ARLINGTON, TX - JUNE 24: Colby Lewis #48 of the Texas Rangers pitches during the first inning against the Detroit Tigers at Globe Life Park in Arlington on June 24, 2014 in Arlington, Texas. (Photo by Cooper Neill/Getty Images)
There for a good while, as the Texas Rangers' season quickly devolved into an all-out tailspin, we all sat and watched Colby Lewis struggle to pitch at the big-league level and thought it was sad how his career had been derailed by injuries and surgeries. In fact, Lewis had regressed from being the greatest postseason pitcher in Rangers history, which he still is, into a guy who looked like he didn't belong in the big leagues anymore after an elbow surgery, and most notably a hip resurfacing surgery no starting pitcher had ever returned from.
But lately, that tune is starting to change a bit.
Aside from an aberration of a horrible start against the earlier this month, Lewis has been the Rangers' second-best starter and not far off the pace set by ace Yu Darvish. His run continued on Wednesday night when he brought back flashes of the 2010 ALCS by dispatching of the Yankees in front of a packed house in Arlington with a seven-inning outing, his longest of the season.
Aside from that start against the Angels when he allowed 13 runs in 2 1/3 innings, Lewis has a 3.26 ERA in his other five starts dating back to June 29, when he pitched well in a 3-2 loss to the Twins.

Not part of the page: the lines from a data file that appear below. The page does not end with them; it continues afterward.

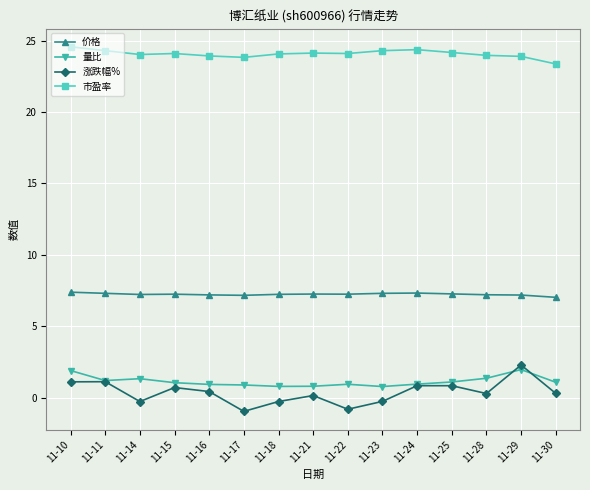

The 市盈率 series shows 24.1 at 11-22. True or false?

True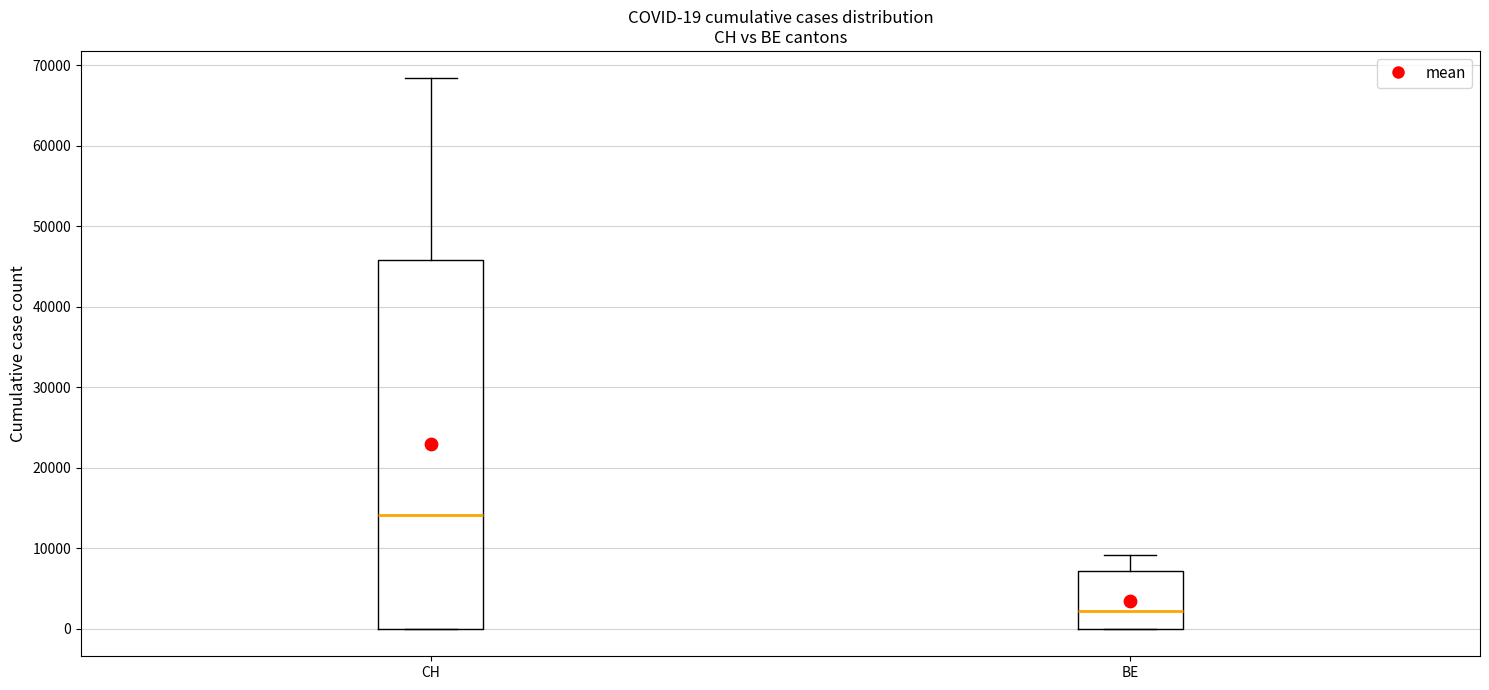

Which box's median line is the highest?

CH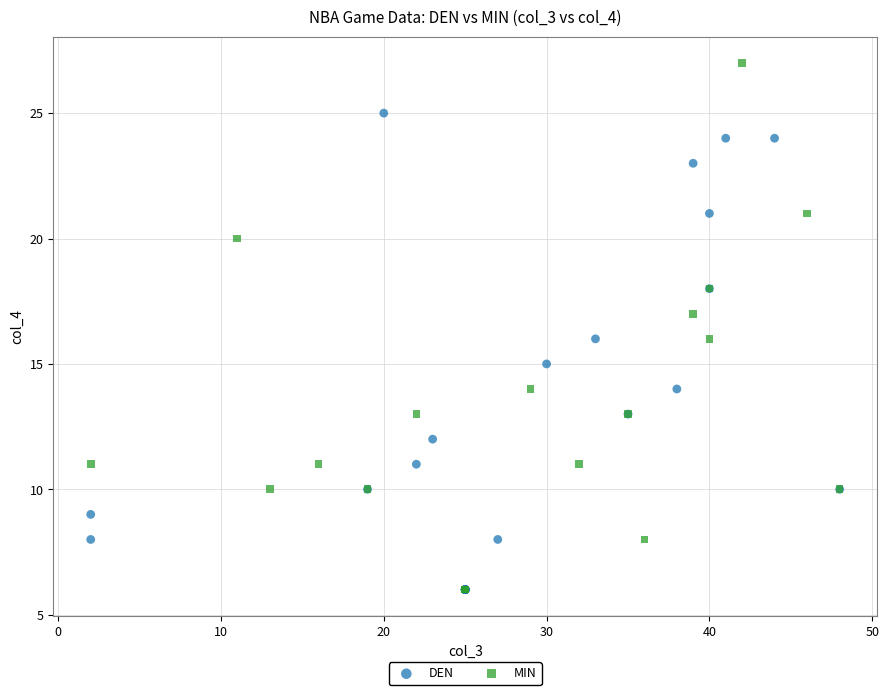

Which series contains the highest Y value?

MIN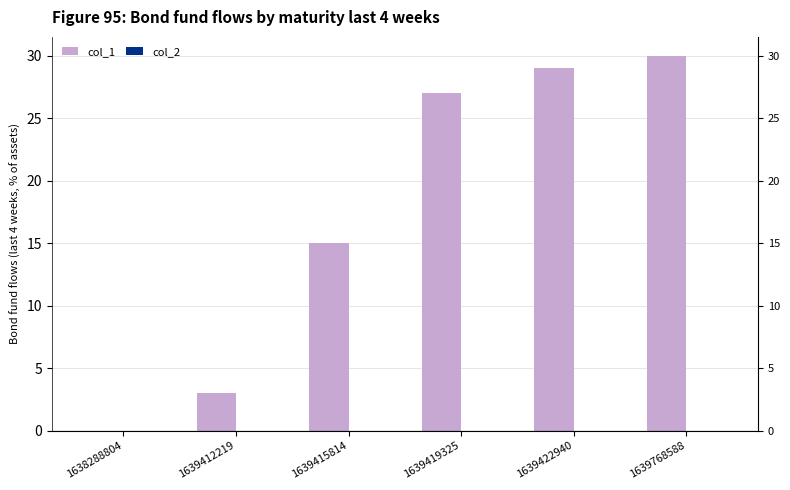

How many distinct data groups are displayed?

2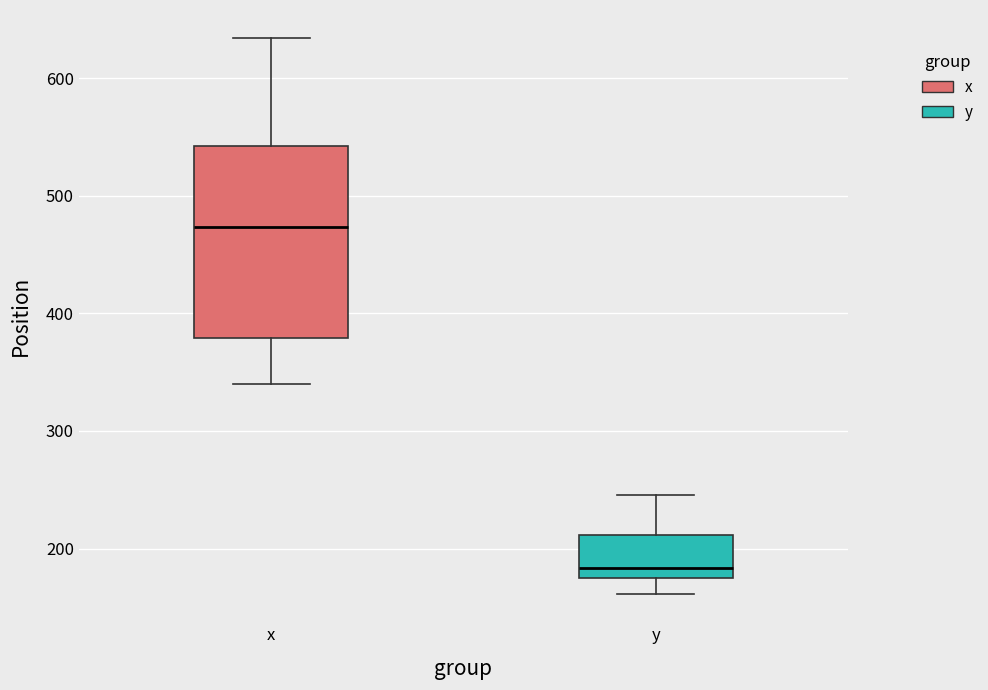

Which box has the highest median line?

x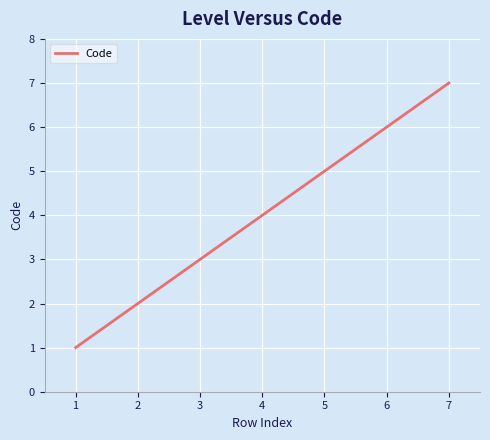

Count the number of data series in this chart.

1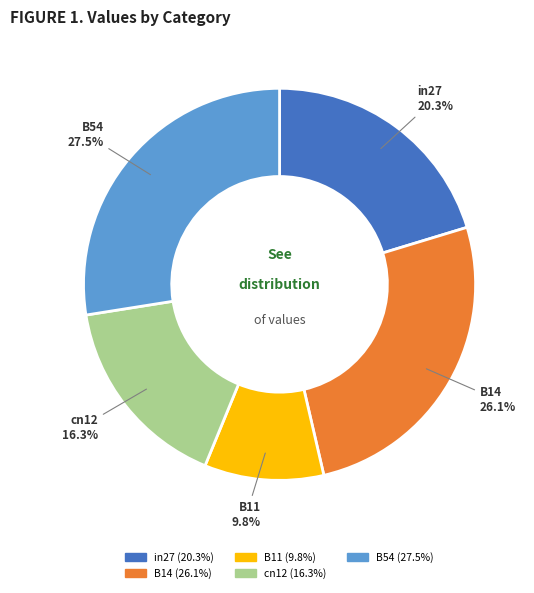

Is there a majority slice in this chart?

No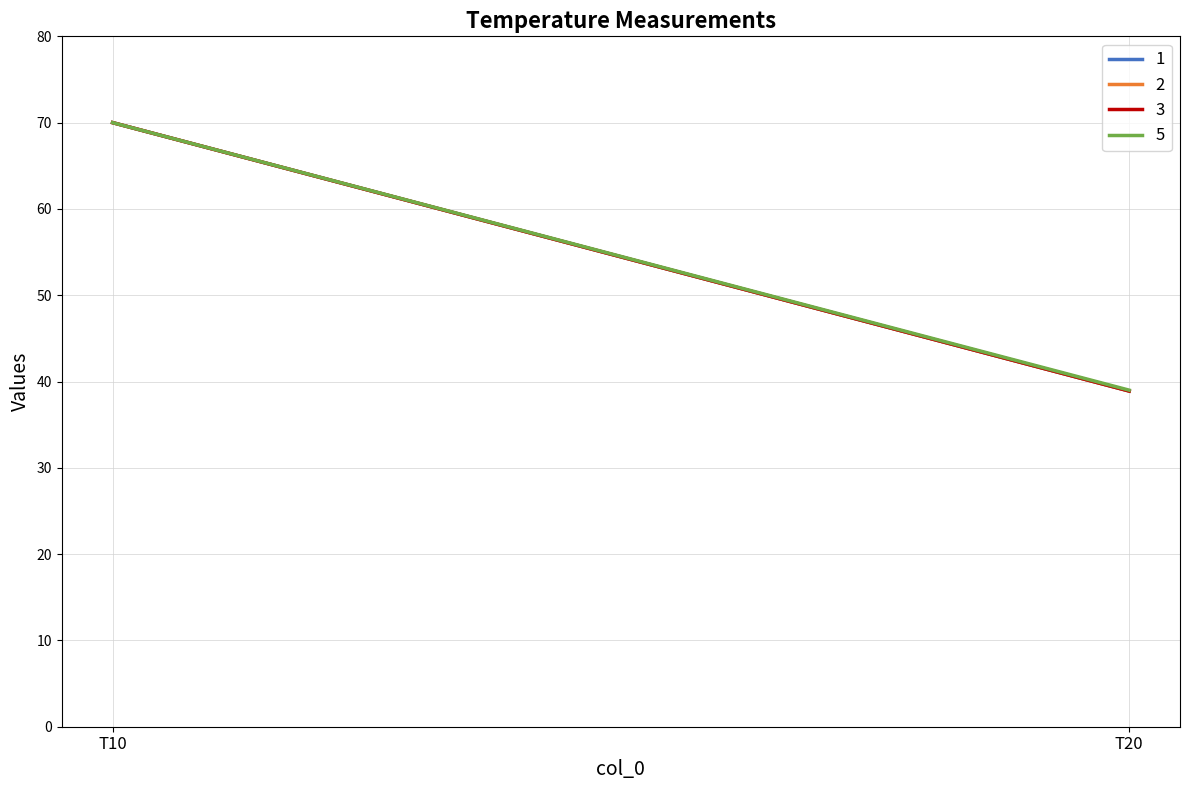

At how many categories does at least one series exceed 66?

1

It's been a long road back from his 21-month rehab from both elbow and hip surgeries, and Lewis said the big reason for his improvement recently is that he's finally figured out his new body, specifically the hip, and is essentially pitching without hip pain for the first time in his Rangers career.
“I felt great," Lewis said Wednesday night. "I feel like I’m back to 2010-2011 kind of form. It’s been an adjustment to get used to a prosthetic hip. I just didn’t think it would take this long.”
Now, Lewis could possibly be pitching his way into the Rangers' plans for 2015. He'll be a free agent this winter, working on his second straight one-year deal, and would likely get another next season unless the Rangers really liked what they saw and rewarded Lewis with a two-year deal.
If he can continue pitching the way he has over the past month — the Angels start excluded — he could be buying himself time in Texas that we thought wouldn't be there just a couple of months ago.